The yen rallied from a 2 1/2 year low against the dollar on Monday. The yen’s relative strength index versus the dollar slid to 15.5 on Jan. 4, the least since December 2001 and below the 30 level that traders view as a signal that an asset’s price has fallen too fast. The Dollar Index (DXY) gained for a fourth day. Minutes released last week of the U.S. central bank’s latest meeting showed policy makers may curtail monetary stimulus this year.
According to one analyst, Japan’s currency gained 0.3 percent to 87.86 per dollar as of 2:55 p.m. in Tokyo from Jan. 4, when it touched 88.41, the weakest since July 2010. The yen gained 0.6 percent to 114.53 per euro, after posting a 1.4 percent decline last week. The dollar added 0.3 percent to $1.3033 per euro.
The yen weakened last week amid speculation that Japan will ramp up efforts to spur growth.
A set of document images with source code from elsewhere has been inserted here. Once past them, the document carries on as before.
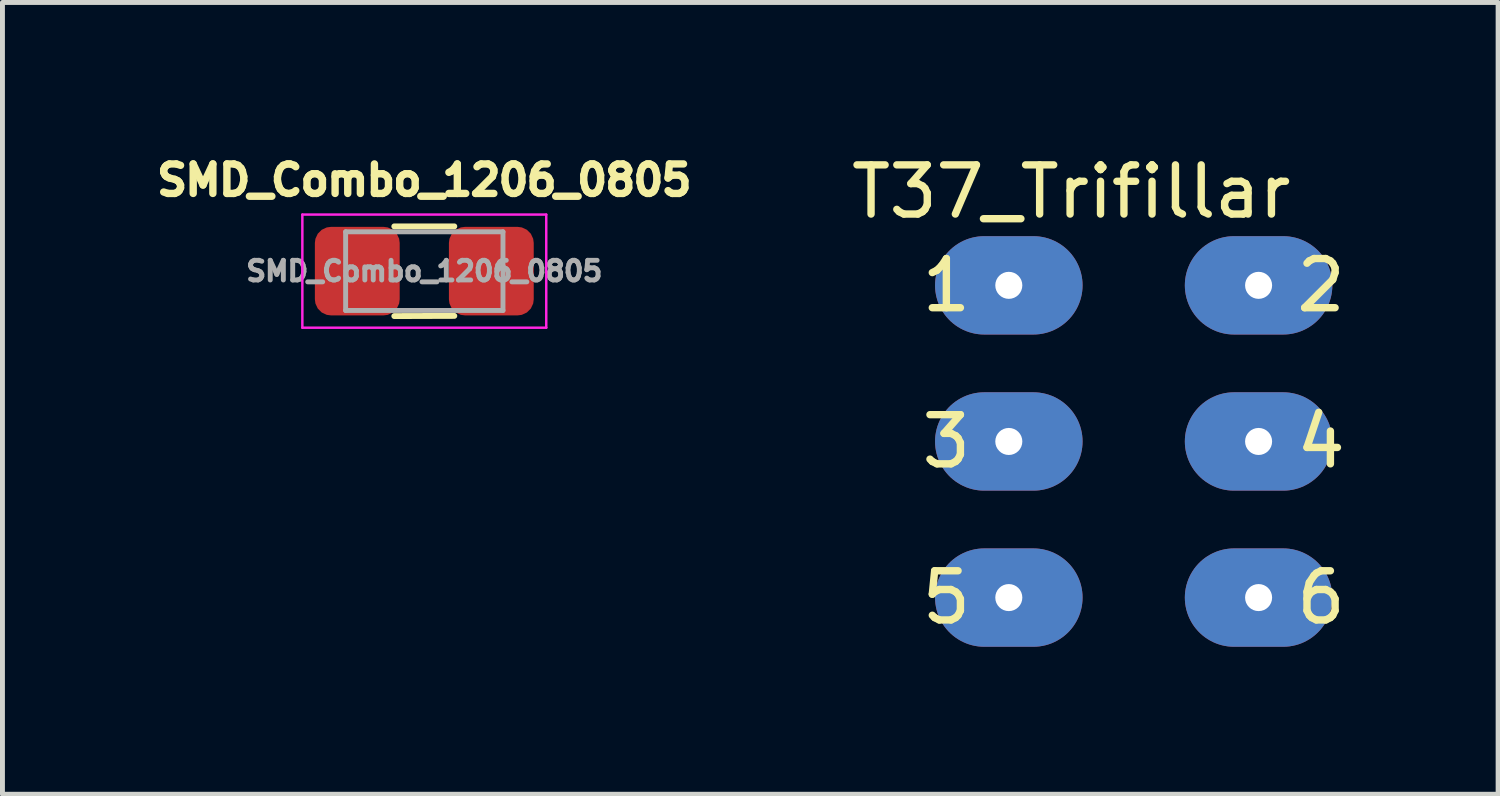
<source format=kicad_pcb>
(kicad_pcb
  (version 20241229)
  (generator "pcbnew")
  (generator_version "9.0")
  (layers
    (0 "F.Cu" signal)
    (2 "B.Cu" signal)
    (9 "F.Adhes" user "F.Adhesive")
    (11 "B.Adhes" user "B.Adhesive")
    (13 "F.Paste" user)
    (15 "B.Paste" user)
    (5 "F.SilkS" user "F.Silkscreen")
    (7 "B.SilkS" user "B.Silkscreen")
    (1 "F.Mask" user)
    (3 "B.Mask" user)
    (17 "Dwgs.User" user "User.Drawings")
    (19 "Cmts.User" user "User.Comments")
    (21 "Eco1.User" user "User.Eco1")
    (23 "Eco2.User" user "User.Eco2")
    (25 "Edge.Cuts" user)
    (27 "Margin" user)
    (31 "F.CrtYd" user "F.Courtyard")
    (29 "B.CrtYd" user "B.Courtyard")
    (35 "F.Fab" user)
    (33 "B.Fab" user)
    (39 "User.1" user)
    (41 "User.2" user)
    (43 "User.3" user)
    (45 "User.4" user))
  (footprint "SMD_Combo_1206_0805"
    (layer "F.Cu")
    (at 5.579 2.464)
    (property "Reference" "SMD_Combo_1206_0805" (at 0 -1.85 0) (layer "F.SilkS") (effects (font (size 0.6 0.6) (thickness 0.15))))
    (attr smd)
    (fp_line (start -0.61 -0.91) (end 0.61 -0.91) (stroke (width 0.12) (type solid)) (layer "F.SilkS"))
    (fp_line (start -0.61 0.914) (end 0.61 0.91) (stroke (width 0.12) (type solid)) (layer "F.SilkS"))
    (fp_line (start -2.48 -1.15) (end 2.48 -1.15) (stroke (width 0.05) (type solid)) (layer "F.CrtYd"))
    (fp_line (start -2.48 1.15) (end -2.48 -1.15) (stroke (width 0.05) (type solid)) (layer "F.CrtYd"))
    (fp_line (start 2.48 -1.15) (end 2.48 1.15) (stroke (width 0.05) (type solid)) (layer "F.CrtYd"))
    (fp_line (start 2.48 1.15) (end -2.48 1.15) (stroke (width 0.05) (type solid)) (layer "F.CrtYd"))
    (fp_line (start -1.6 -0.8) (end 1.6 -0.8) (stroke (width 0.1) (type solid)) (layer "F.Fab"))
    (fp_line (start -1.6 0.8) (end -1.6 -0.8) (stroke (width 0.1) (type solid)) (layer "F.Fab"))
    (fp_line (start 1.6 -0.8) (end 1.6 0.8) (stroke (width 0.1) (type solid)) (layer "F.Fab"))
    (fp_line (start 1.6 0.8) (end -1.6 0.8) (stroke (width 0.1) (type solid)) (layer "F.Fab"))
    (fp_text user "${REFERENCE}" (at 0 0 0) (layer "F.Fab") (effects (font (size 0.4 0.4) (thickness 0.1))))
    (pad "1" smd roundrect (at -1.363 0) (size 1.725 1.8) (layers "F.Cu" "F.Mask" "F.Paste") (roundrect_rratio 0.189))
    (pad "2" smd roundrect (at 1.363 0) (size 1.725 1.8) (layers "F.Cu" "F.Mask" "F.Paste") (roundrect_rratio 0.189)))
  (footprint "T37_Trifillar"
    (layer "F.Cu")
    (at 20.006 5.293)
    (property "Reference" "T37_Trifillar" (at -1.27 -4.445 0) (layer "F.SilkS") (effects (font (size 1 1) (thickness 0.15))))
    (attr through_hole)
    (fp_text user "3" (at -3.81 0.635 0) (layer "F.SilkS") (effects (font (size 1 1) (thickness 0.15))))
    (fp_text user "5" (at -3.81 3.81 0) (layer "F.SilkS") (effects (font (size 1 1) (thickness 0.15))))
    (fp_text user "4" (at 3.81 0.635 0) (layer "F.SilkS") (effects (font (size 1 1) (thickness 0.15))))
    (fp_text user "6" (at 3.81 3.81 0) (layer "F.SilkS") (effects (font (size 1 1) (thickness 0.15))))
    (fp_text user "2" (at 3.81 -2.54 0) (layer "F.SilkS") (effects (font (size 1 1) (thickness 0.15))))
    (fp_text user "1" (at -3.81 -2.54 0) (layer "F.SilkS") (effects (font (size 1 1) (thickness 0.15))))
    (pad "1" thru_hole oval (at -2.54 -2.54) (size 3 2) (drill 0.55) (layers "*.Cu" "*.Mask"))
    (pad "2" thru_hole oval (at 2.54 -2.54) (size 3 2) (drill 0.55) (layers "*.Cu" "*.Mask"))
    (pad "3" thru_hole oval (at -2.54 0.635) (size 3 2) (drill 0.55) (layers "*.Cu" "*.Mask"))
    (pad "4" thru_hole oval (at 2.54 0.635) (size 3 2) (drill 0.55) (layers "*.Cu" "*.Mask"))
    (pad "5" thru_hole oval (at -2.54 3.81) (size 3 2) (drill 0.55) (layers "*.Cu" "*.Mask"))
    (pad "6" thru_hole oval (at 2.54 3.81) (size 3 2) (drill 0.55) (layers "*.Cu" "*.Mask")))
  (gr_rect
    (start -3 -3)
    (end 27.417 13.103)
    (stroke (width 0.1) (type default))
    (fill no)
    (layer "Edge.Cuts")))
</source>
The government will announce around 12 trillion yen ($136 billion) in fiscal stimulus this month to boost the nation’s shrinking economy, the Yomiuri newspaper said today. The extra budget for this fiscal year through March will include 5-6 trillion yen of public works spending, the report said, without saying where it obtained its information.
In addition to hopes for the new Japanese government's economic policies, the yen is likely to stay under pressure due to Japan's trade deficits and yen-selling related to Japanese firms' acquisitions of overseas businesses.